I’ll start with an apology for not putting the date of this memorial in the first issue of Mom’s obituary in the Medford Mail Tribune. To those of you who called and came out on Thursday, I’m truly sorry. I’d also like to add a big thank you to Jackson House and their staff for all of the fine care and home-like atmosphere they have given Mom over the last few years, and for inviting us to hold this memorial here.
How do you talk about a 97 year old person’s life when you only lived with her for 18 of those years? I can’t do that, but I can talk about growing up under her care. Little did I know that when I headed off to college at 18, I would not come back as the boy that left, but as a grownup. Mom had prepared me well for that change and I didn’t realize it at the time. Memories fade, but as I look back over my early years, especially after having had children of my own, I can see part of the plan Mom worked to prepare me for adulthood. I probably wouldn’t have passed 1st grade if not for her. I missed about a third of the school days with bronchitis and she consistently kept me up with the necessary homework so I wouldn’t fall behind.
I think that she believed that children learn and grow most efficiently through their own experiences. I’ll illustrate with a few stories.
One day when I was very young, I think before school age, Dad and Uncle Ralph were filling the tractor with gasoline. My brother and I were fighting over who could get the closest to the fill nozzle to smell the fumes. Since he is six years older than me, he won and I fell off the back of the tractor, landing head first on the hitch. I remember coming to my senses in Uncle Ralph’s arms as he carried me back to the house to Mom. There was blood all over his shirt, and I was bellaring at the top of my lungs. Mom looked over what I assumed to be a large hole in my head with brains hanging out, and put a BandAid on it. I thought how could a BandAid hold my brains in. Of course not long afterward I was back up to speed as if nothing had happened. The lesson: Falls are a regular part of life, don’t make a big deal of it and get on with life.
When I was grade school age, one day I thought it would be a good idea to smoke a pipe. No one in our family smoked anything, so there was no pipe to be had for this experiment. So I built one out of a piece of an old hickory shovel handle and some copper tubing, loaded it up with sawdust and lit it up. My tongue burned and my mouth tasted bad. Mom asked me what I was doing, as if she didn’t know, but didn’t suggest that I stop. I tried some dried weed seeds and got the same burnt tongue and a different bad taste. After a while I decided that pipe smoking wasn’t for me and thus ended my smoking career. The lesson: It’s easier to keep true to decisions you make for yourself than those others make for you.
When I was high school age, I was experimenting with different rocket fuels for homemade model rockets.
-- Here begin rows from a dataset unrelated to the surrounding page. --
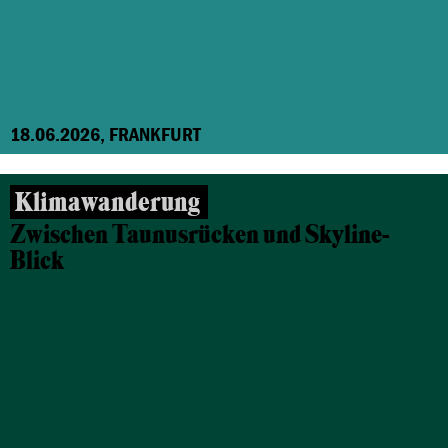
18.06.2026, FRANKFURT
Klimawanderung
Zwischen Taunusrücken und Skyline-
Blick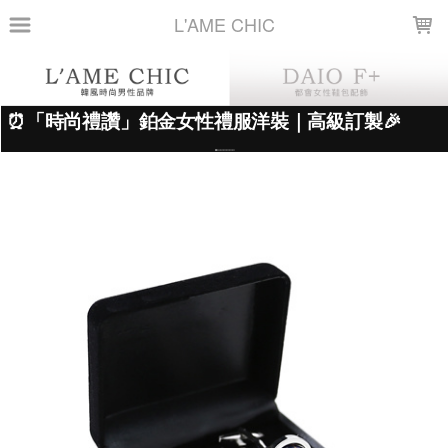
LOADING...
L'AME CHIC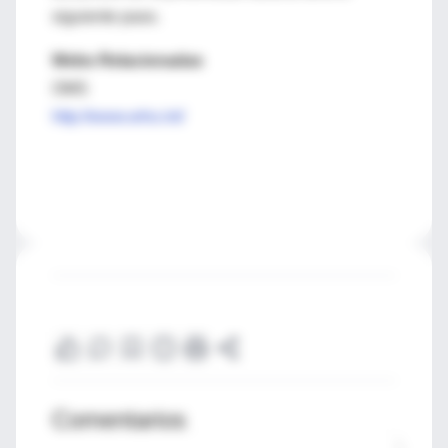
siguiente paso.
Webs Relacionadas
OMS
http://www.who.int/
Comentarios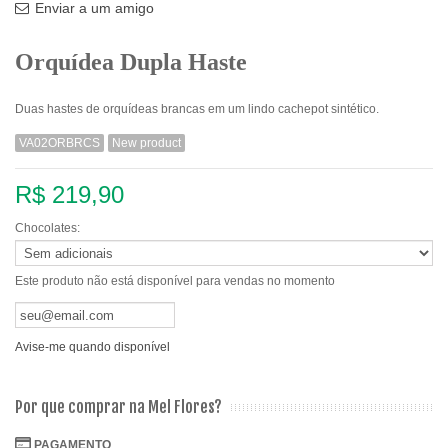
Enviar a um amigo
Orquídea Dupla Haste
Duas hastes de orquídeas brancas em um lindo cachepot sintético.
VA02ORBRCS
New product
R$ 219,90
Chocolates:
Este produto não está disponível para vendas no momento
Avise-me quando disponível
Por que comprar na Mel Flores?
PAGAMENTO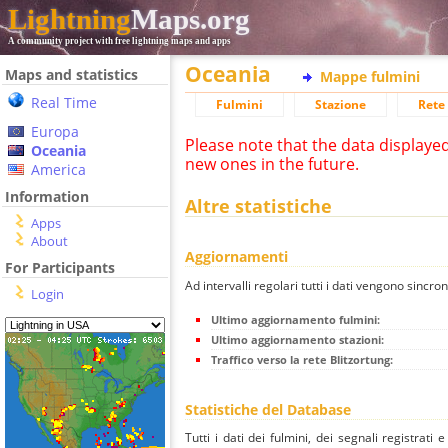
Lightning
Maps.org
A community project with free lightning maps and apps
Oceania
Maps and statistics
Mappe fulmini
Real Time
Fulmini
Stazione
Rete 
Europa
Please note that the data displaye
Oceania
new ones in the future.
America
Information
Altre statistiche
Apps
About
Aggiornamenti
For Participants
Ad intervalli regolari tutti i dati vengono sincron
Login
Ultimo aggiornamento fulmini:
Ultimo aggiornamento stazioni:
Traffico verso la rete Blitzortung:
Statistiche del Database
Tutti i dati dei fulmini, dei segnali registrati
One concoction contained a synthetic rubber that needed to cure before firing. I decided to use Mom’s electric fry pan to speed up the cure a bit, but got the temperature a bit too high and the motor ignited, raced around the living room and burned a large black spot in the baseboard. Mom informed me that I needed to move my operation outside of the house. I moved the operation outside of the house and made a few better thought out changes to my procedure. The Lesson: Think things through before you do them and own the consequences of your actions. Wouldn’t it be great if the politicians learned that lesson?
As you all know, Mom was a schoolteacher for a great part of her life. She taught first grade most of the time that I was around, but after I had grown, she switched over to resource teacher. I think that put her in more one-on-one situations with students that needed extra help. I remember her telling about one student that had a great deal of trouble writing numbers and letters. She worked and worked until she discovered that this person could draw a half circle on the left and a half circle on the right, but couldn’t make his hand go across his body to draw a full circle in one motion. She took him to the black board, took his hand and started drawing circles until he could do it himself. It took quite a while but eventually he overcame his problem and became able to write numbers and letters. The lesson: Don’t give up! Keep trying until you find what works, and use it.
A person makes many choices in life, but we can’t choose our parents. Well, I lucked out big time because I couldn’t have picked better parents if I had had all the resources in the world available to me. If the world were filled with people that had the intelligence, tenacity, patience, independence, and love that my Mother had, it would surely be a better place.